Даша пристально посмотрела на Егорова.
— Вы опять за прежнее, Николай! Исполнительный комитет вынес уже по этому поводу решение.
Глаза Егорова потеплели под Дашиным взглядом.
Ласково дрогнули, тонкой щетинкой небритых волос оттененные, губы.
— В вас от святости вашей жаль к ним, товарищ. Как у Христа к кресторазбойнику. Но постановление вы толкуете произвольно. В постановлении сказано как: «По возможности офицеров не истреблять». Но ежели нет никакой возможности? Мы поименно всех перебрали по экипажам: поголовно мордобой и, извините, сволочь.
Енисеец закивал головой:
— Треба командира...
— Оставьте, — сурово оборвал Ян. — Вы нам о солдатах говорите.
— Солдат — што... командир...
— Какой вы! Ну, что командир?
— Чорту душу продау. Оттого у него над солдатом влада. Убиць его — будет все по-старому.
— Городишь, — презрительно кинул, приподымаясь, высокий и бородатый артиллерист. — Сознательный, а говоришь вроде как крупа. Тут в ослаблении устава дело, а не в чорте...
В сенях взвизгнул проволокой, ударил и затрясся голосистый звонок. Даша быстро поднялась, оттягивая за спиной узел косынки. Матросы гурьбой двинулись к столику.
От окна торопливо прогудел на басах перебор гармоники.
— Разбирай крышки, братцы.
Сквозь говор слышно было, как щелкнула под Дашиной рукой дверная задвижка. Чужой хрипловатый голос. Один.
Егоров заглянул в дверь и вышел. Даша за стеной смеется жеманно.
— Спиря, наддай.
Под плясовую, разгульную, Егоров возвращается, притоптывая каблуком в такт и лад.
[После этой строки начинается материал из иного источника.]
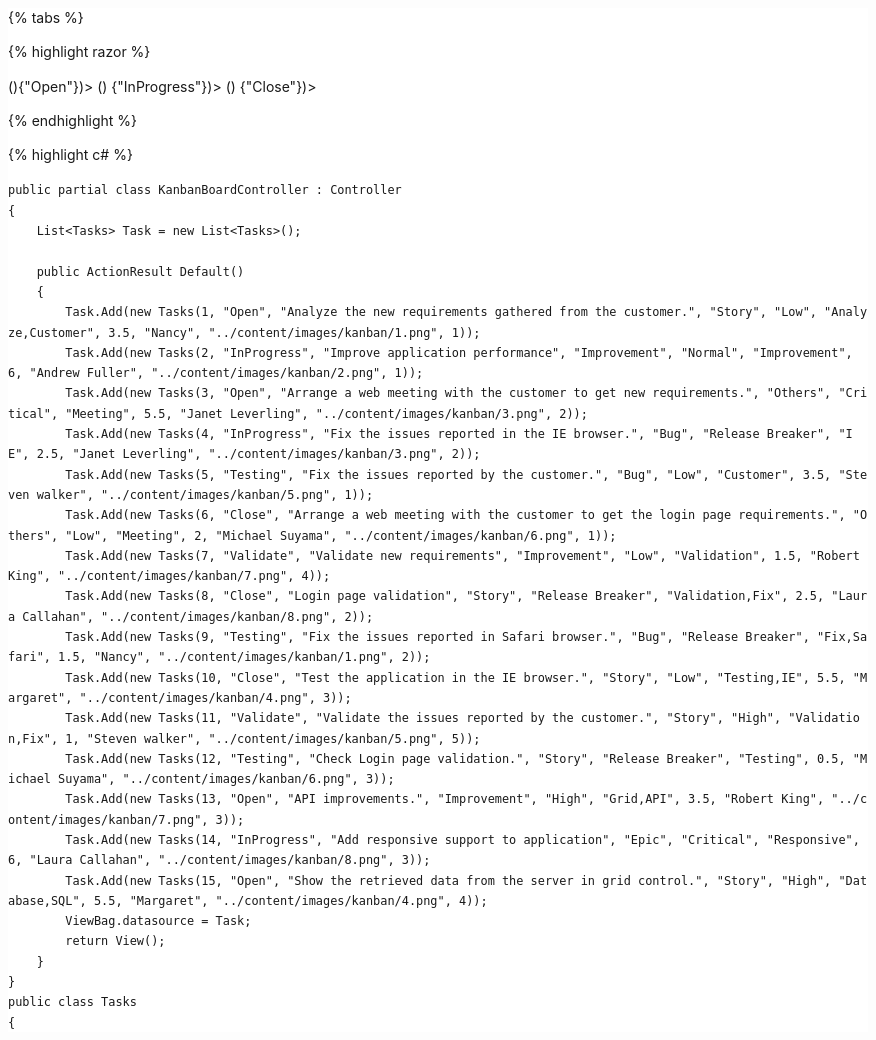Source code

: {% tabs %}

{% highlight razor %}

 <ej-kanban id="KanbanBoard" key-field="Status" dataSource="ViewBag.datasource" action-complete="complete">
     <e-kanbancolumns>
        <e-kanbancolumn header-text="Backlog" key=@(new List<string>(){"Open"})>
        </e-kanbancolumn>
        <e-kanbancolumn header-text="In Progress" key=@(new List<string>() {"InProgress"})></e-kanbancolumn>
        <e-kanbancolumn header-text="Done" key=@(new List<string>() {"Close"})></e-kanbancolumn>
     </e-kanbancolumns>
     <e-kanbanfield content="Summary" primary-key="Id">
     </e-kanbanfield>
     <e-kanbanedit-settings allow-editing="true" allow-adding="true" edit-mode="DialogTemplate" dialog-template="#template">
     </e-kanbanedit-settings>
</ej-kanban>

{% endhighlight  %}

{% highlight c# %}

    public partial class KanbanBoardController : Controller
    {
        List<Tasks> Task = new List<Tasks>();

        public ActionResult Default()
        {
            Task.Add(new Tasks(1, "Open", "Analyze the new requirements gathered from the customer.", "Story", "Low", "Analyze,Customer", 3.5, "Nancy", "../content/images/kanban/1.png", 1));
            Task.Add(new Tasks(2, "InProgress", "Improve application performance", "Improvement", "Normal", "Improvement", 6, "Andrew Fuller", "../content/images/kanban/2.png", 1));
            Task.Add(new Tasks(3, "Open", "Arrange a web meeting with the customer to get new requirements.", "Others", "Critical", "Meeting", 5.5, "Janet Leverling", "../content/images/kanban/3.png", 2));
            Task.Add(new Tasks(4, "InProgress", "Fix the issues reported in the IE browser.", "Bug", "Release Breaker", "IE", 2.5, "Janet Leverling", "../content/images/kanban/3.png", 2));
            Task.Add(new Tasks(5, "Testing", "Fix the issues reported by the customer.", "Bug", "Low", "Customer", 3.5, "Steven walker", "../content/images/kanban/5.png", 1));
            Task.Add(new Tasks(6, "Close", "Arrange a web meeting with the customer to get the login page requirements.", "Others", "Low", "Meeting", 2, "Michael Suyama", "../content/images/kanban/6.png", 1));
            Task.Add(new Tasks(7, "Validate", "Validate new requirements", "Improvement", "Low", "Validation", 1.5, "Robert King", "../content/images/kanban/7.png", 4));
            Task.Add(new Tasks(8, "Close", "Login page validation", "Story", "Release Breaker", "Validation,Fix", 2.5, "Laura Callahan", "../content/images/kanban/8.png", 2));
            Task.Add(new Tasks(9, "Testing", "Fix the issues reported in Safari browser.", "Bug", "Release Breaker", "Fix,Safari", 1.5, "Nancy", "../content/images/kanban/1.png", 2));
            Task.Add(new Tasks(10, "Close", "Test the application in the IE browser.", "Story", "Low", "Testing,IE", 5.5, "Margaret", "../content/images/kanban/4.png", 3));
            Task.Add(new Tasks(11, "Validate", "Validate the issues reported by the customer.", "Story", "High", "Validation,Fix", 1, "Steven walker", "../content/images/kanban/5.png", 5));
            Task.Add(new Tasks(12, "Testing", "Check Login page validation.", "Story", "Release Breaker", "Testing", 0.5, "Michael Suyama", "../content/images/kanban/6.png", 3));
            Task.Add(new Tasks(13, "Open", "API improvements.", "Improvement", "High", "Grid,API", 3.5, "Robert King", "../content/images/kanban/7.png", 3));
            Task.Add(new Tasks(14, "InProgress", "Add responsive support to application", "Epic", "Critical", "Responsive", 6, "Laura Callahan", "../content/images/kanban/8.png", 3));
            Task.Add(new Tasks(15, "Open", "Show the retrieved data from the server in grid control.", "Story", "High", "Database,SQL", 5.5, "Margaret", "../content/images/kanban/4.png", 4));
            ViewBag.datasource = Task;
            return View();
        }
    }
    public class Tasks
    {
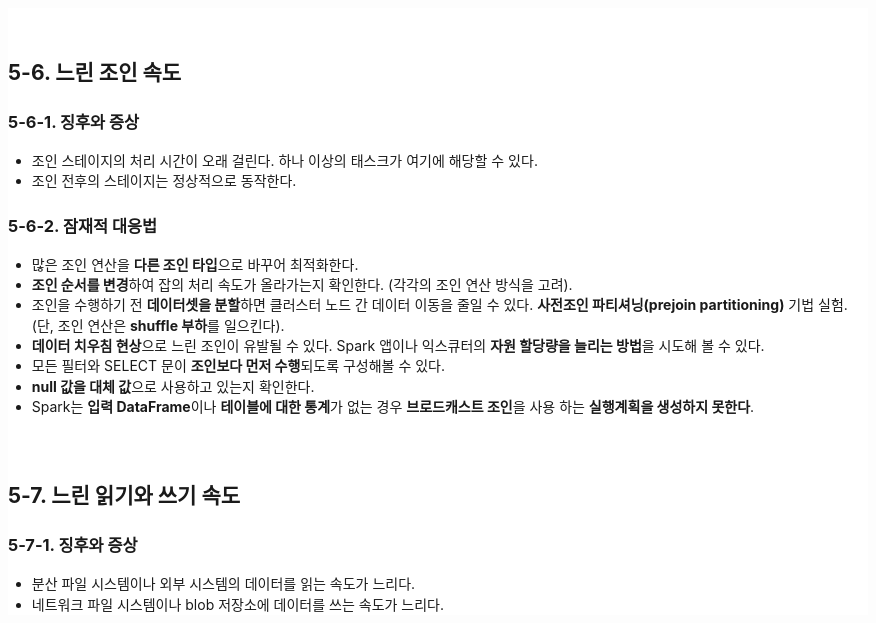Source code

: <br>

<h2>5-6. 느린 조인 속도</h2>
<h3>5-6-1. 징후와 증상</h3>
<ul>
  <li>
    조인 스테이지의 처리 시간이 오래 걸린다. 하나 이상의 태스크가 여기에 해당할 수 있다.
  </li>
  <li>
    조인 전후의 스테이지는 정상적으로 동작한다.
  </li>
</ul>

<h3>5-6-2. 잠재적 대응법</h3>
<ul>
  <li>
    많은 조인 연산을 <strong>다른 조인 타입</strong>으로 바꾸어 최적화한다.
  </li>
  <li>
    <strong>조인 순서를 변경</strong>하여 잡의 처리 속도가 올라가는지 확인한다. (각각의 조인 연산 방식을 고려).
  </li>
  <li>
    조인을 수행하기 전 <strong>데이터셋을 분할</strong>하면 클러스터 노드 간 데이터 이동을 줄일 수 있다. <strong>사전조인 파티셔닝(prejoin partitioning)</strong> 기법 실험. (단, 조인 연산은 <strong>shuffle 부하</strong>를 일으킨다).
  </li>
  <li>
    <strong>데이터 치우침 현상</strong>으로 느린 조인이 유발될 수 있다. Spark 앱이나 익스큐터의 <strong>자원 할당량을 늘리는 방법</strong>을 시도해 볼 수 있다.
  </li>
  <li>
    모든 필터와 SELECT 문이 <strong>조인보다 먼저 수행</strong>되도록 구성해볼 수 있다.
  </li>
  <li>
    <strong>null 값을 대체 값</strong>으로 사용하고 있는지 확인한다.
  </li>
  <li>
    Spark는 <strong>입력 DataFrame</strong>이나 <strong>테이블에 대한 통계</strong>가 없는 경우 <strong>브로드캐스트 조인</strong>을 사용 하는 <strong>실행계획을 생성하지 못한다</strong>.
  </li>
</ul>

<br>

<h2>5-7. 느린 읽기와 쓰기 속도</h2>
<h3>5-7-1. 징후와 증상</h3>
<ul>
  <li>
    분산 파일 시스템이나 외부 시스템의 데이터를 읽는 속도가 느리다.
  </li>
  <li>
    네트워크 파일 시스템이나 blob 저장소에 데이터를 쓰는 속도가 느리다.
  </li>
</ul>
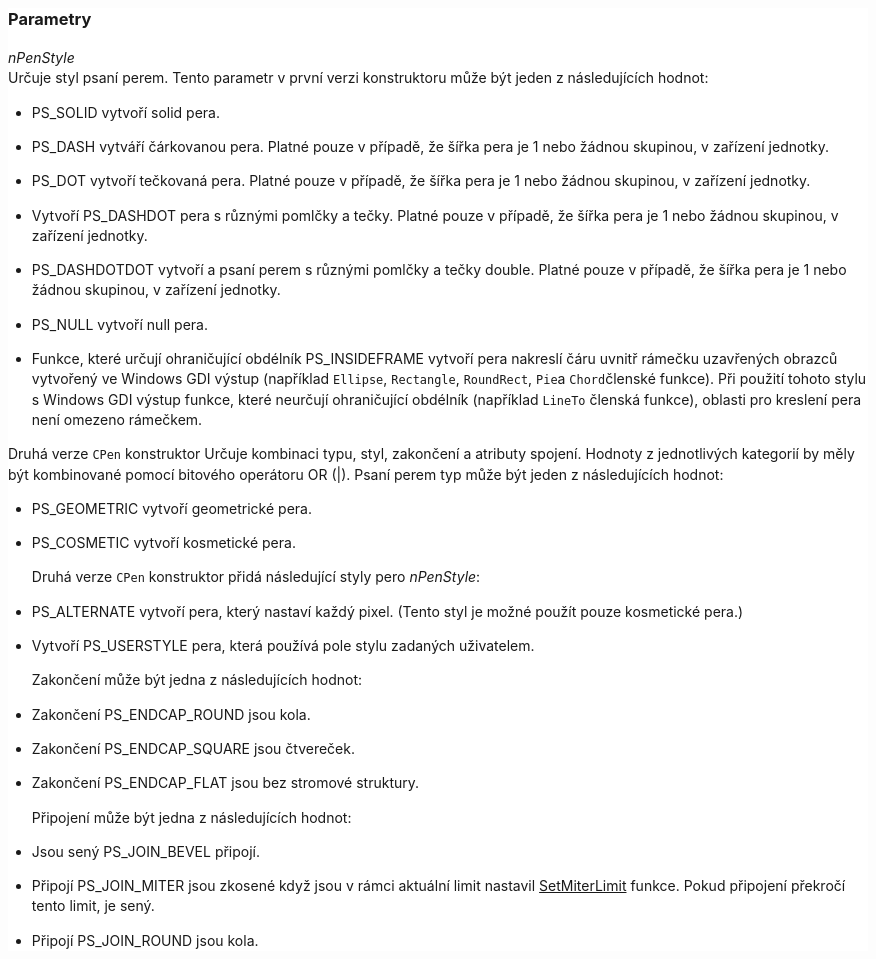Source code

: ### <a name="parameters"></a>Parametry

*nPenStyle*<br/>
Určuje styl psaní perem. Tento parametr v první verzi konstruktoru může být jeden z následujících hodnot:

- PS_SOLID vytvoří solid pera.

- PS_DASH vytváří čárkovanou pera. Platné pouze v případě, že šířka pera je 1 nebo žádnou skupinou, v zařízení jednotky.

- PS_DOT vytvoří tečkovaná pera. Platné pouze v případě, že šířka pera je 1 nebo žádnou skupinou, v zařízení jednotky.

- Vytvoří PS_DASHDOT pera s různými pomlčky a tečky. Platné pouze v případě, že šířka pera je 1 nebo žádnou skupinou, v zařízení jednotky.

- PS_DASHDOTDOT vytvoří a psaní perem s různými pomlčky a tečky double. Platné pouze v případě, že šířka pera je 1 nebo žádnou skupinou, v zařízení jednotky.

- PS_NULL vytvoří null pera.

- Funkce, které určují ohraničující obdélník PS_INSIDEFRAME vytvoří pera nakreslí čáru uvnitř rámečku uzavřených obrazců vytvořený ve Windows GDI výstup (například `Ellipse`, `Rectangle`, `RoundRect`, `Pie`a `Chord`členské funkce). Při použití tohoto stylu s Windows GDI výstup funkce, které neurčují ohraničující obdélník (například `LineTo` členská funkce), oblasti pro kreslení pera není omezeno rámečkem.

Druhá verze `CPen` konstruktor Určuje kombinaci typu, styl, zakončení a atributy spojení. Hodnoty z jednotlivých kategorií by měly být kombinované pomocí bitového operátoru OR (&#124;). Psaní perem typ může být jeden z následujících hodnot:

- PS_GEOMETRIC vytvoří geometrické pera.

- PS_COSMETIC vytvoří kosmetické pera.

   Druhá verze `CPen` konstruktor přidá následující styly pero *nPenStyle*:

- PS_ALTERNATE vytvoří pera, který nastaví každý pixel. (Tento styl je možné použít pouze kosmetické pera.)

- Vytvoří PS_USERSTYLE pera, která používá pole stylu zadaných uživatelem.

   Zakončení může být jedna z následujících hodnot:

- Zakončení PS_ENDCAP_ROUND jsou kola.

- Zakončení PS_ENDCAP_SQUARE jsou čtvereček.

- Zakončení PS_ENDCAP_FLAT jsou bez stromové struktury.

   Připojení může být jedna z následujících hodnot:

- Jsou sený PS_JOIN_BEVEL připojí.

- Připojí PS_JOIN_MITER jsou zkosené když jsou v rámci aktuální limit nastavil [SetMiterLimit](/windows/desktop/api/wingdi/nf-wingdi-setmiterlimit) funkce. Pokud připojení překročí tento limit, je sený.

- Připojí PS_JOIN_ROUND jsou kola.
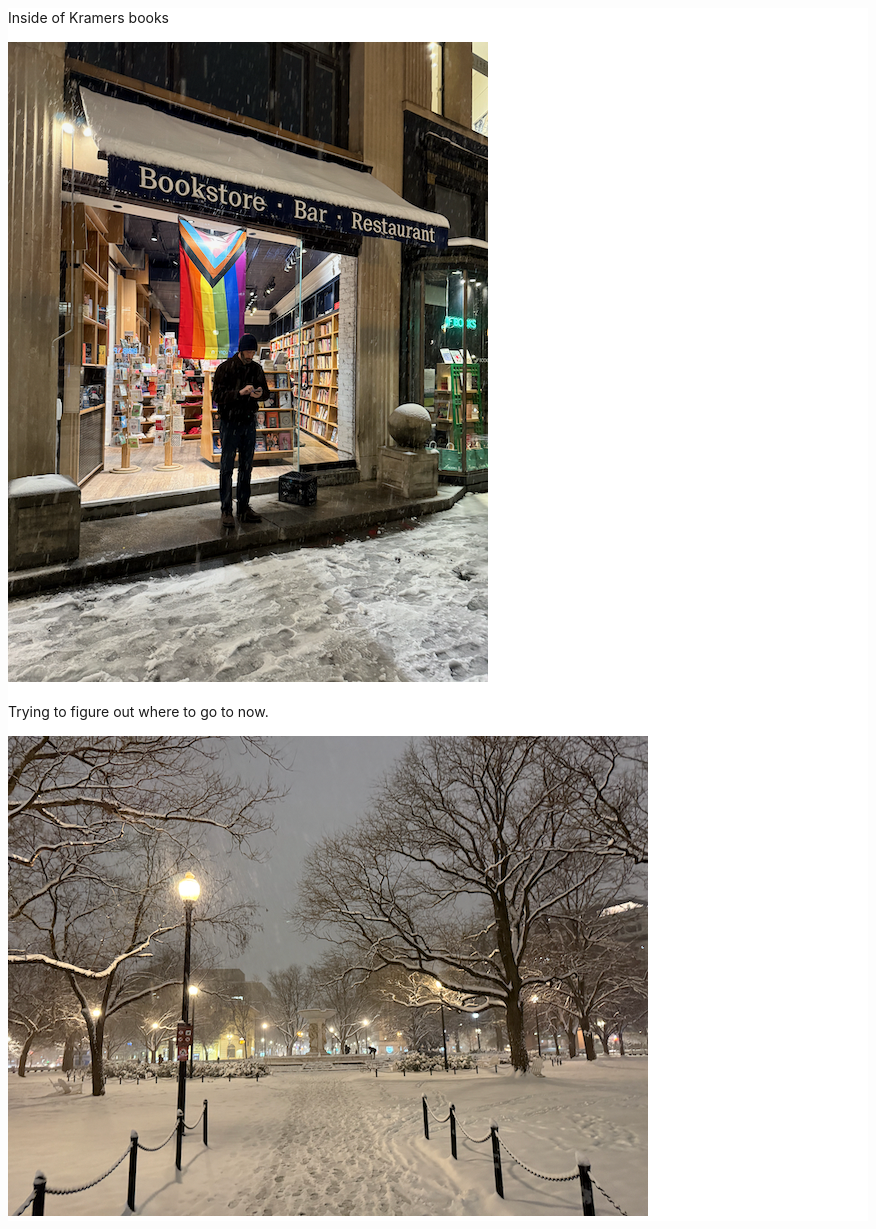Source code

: Inside of Kramers books

![IMG_5519](../../attachments/IMG_5519.png)

Trying to figure out where to go to now. 

![IMG_5522 1](../../attachments/IMG_5522%201.png)
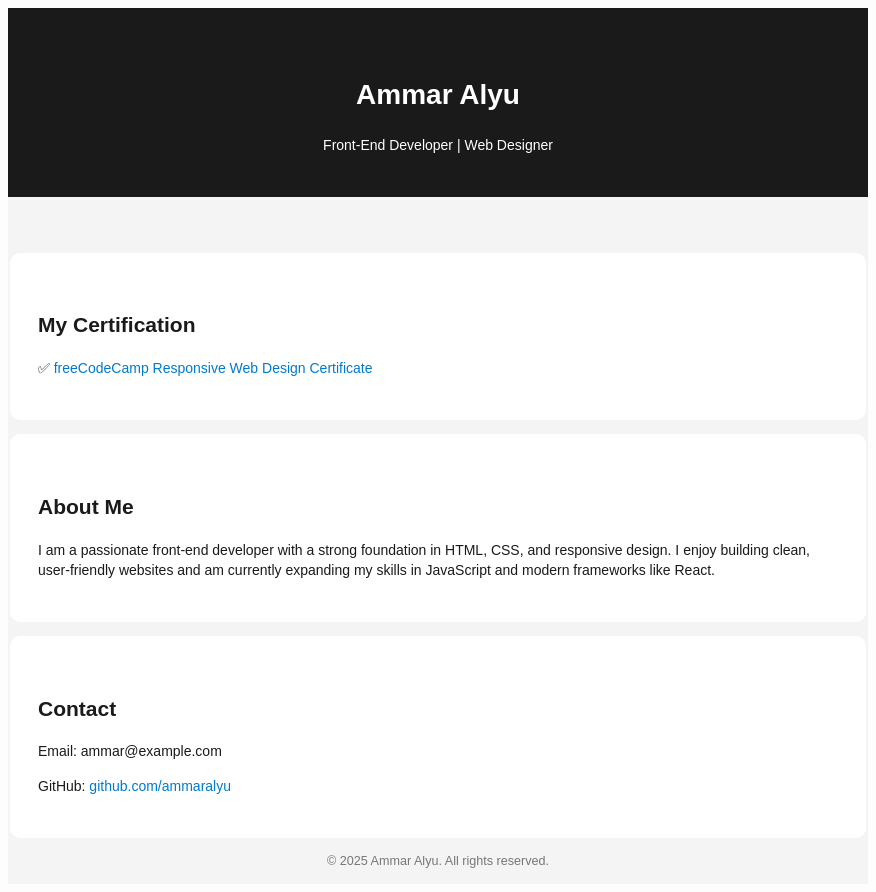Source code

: <!DOCTYPE html>
<html lang="en">
<head>
  <meta charset="UTF-8" />
  <meta name="viewport" content="width=device-width, initial-scale=1.0" />
  <title>Ammar Alyu | Portfolio</title>
  <style>
    body { font-family: Arial, sans-serif; margin: 0; padding: 0; background-color: #f4f4f4; }
    header { background-color: #1a1a1a; color: white; padding: 2rem; text-align: center; }
    section { padding: 2rem; max-width: 800px; margin: auto; background: white; margin-top: 1rem; border-radius: 10px; }
    a { color: #007acc; text-decoration: none; }
    footer { text-align: center; padding: 1rem; color: #777; font-size: 0.9rem; }
  </style>
</head>
<body>
  <header>
    <h1>Ammar Alyu</h1>
    <p>Front-End Developer | Web Designer</p>
  </header>

  <section>
    <h2>My Certification</h2>
    <p>
      ✅ <a href="https://www.freecodecamp.org/certification/fcc-19c9f6d9b942-4f5f-af08-0d551c82cbdd/responsive-web-design" target="_blank">
      freeCodeCamp Responsive Web Design Certificate
      </a>
    </p>
  </section>

  <section>
    <h2>About Me</h2>
    <p>
      I am a passionate front-end developer with a strong foundation in HTML, CSS, and responsive design. I enjoy building clean, user-friendly websites and am currently expanding my skills in JavaScript and modern frameworks like React.
    </p>
  </section>

  <section>
    <h2>Contact</h2>
    <p>Email: ammar@example.com</p>
    <p>GitHub: <a href="https://github.com/ammaralyu" target="_blank">github.com/ammaralyu</a></p>
  </section>

  <footer>
    © 2025 Ammar Alyu. All rights reserved.
  </footer>
</body>
</html>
— Эх-и-эх! Еще гость, ребята. Тутошний. Вроде как бы сват. Го-го!
Он подмигивает и сторонится. С Дашею входит бородатый, в картузе, в поддевке и фартуке. Только сейчас заметил: в комнате нет уж ни Яна, ни Барсука, ни Онипко. Я один замотался между солдатами. Не кстати.
Щербатый обрывает.
— Выпейте, Мирон Саввич, — щеботком, непривычным, неприятным, «под горничную», говорит Даша. И на секунду — холодок по комнате: так, кажется, ясно, что говорит она так — нарочно, что она не умеет так говорить.
Дворник шарит продажным, вороватым глазом по комнате, гимнастеркам и форменкам. Насмотрел меня и — уставился. Но плечистый матрос у стола уже наклоняет тяжелую бутыль над пузыристым, пузатым стаканом. И Мирон Саввич перетягивает жадными ставшие глаза к белой, чуть зеленящей неровной струйке, булькающей из горла четвертной. Глаз — оттянул слух: он ухмыляется и оглаживается.
Даша подает стакан. Стукнув о крепкие, широкие зубы, стекло запрокинулось в широко раззеванную пасть.
— Совет да любовь! Который жених-то? Энтот, што ль?
Даша прикрыла лицо рукавом. Тихие глаза смеются моим.
— Он самый. Как это у вас, Мирон Саввич, домёк: сразу признали.
Борода вздрагивает гоготом.
— Какая бы мне цена, ежели бы я без опознания! Должность. Но и то сказать: он у тебе, Дарья Романовна, — галантер. На линии как бы конторщика?
— Бухгалтер, Мирон Саввич.
— Бух-тал-тер! — снизив на почтительность голос, сказал дворник. — Скажи на милость. Где же это ты так свою судьбу нашла, девушка?
— Обыкновенно как, — опускает глаза Даша. — Бог послал.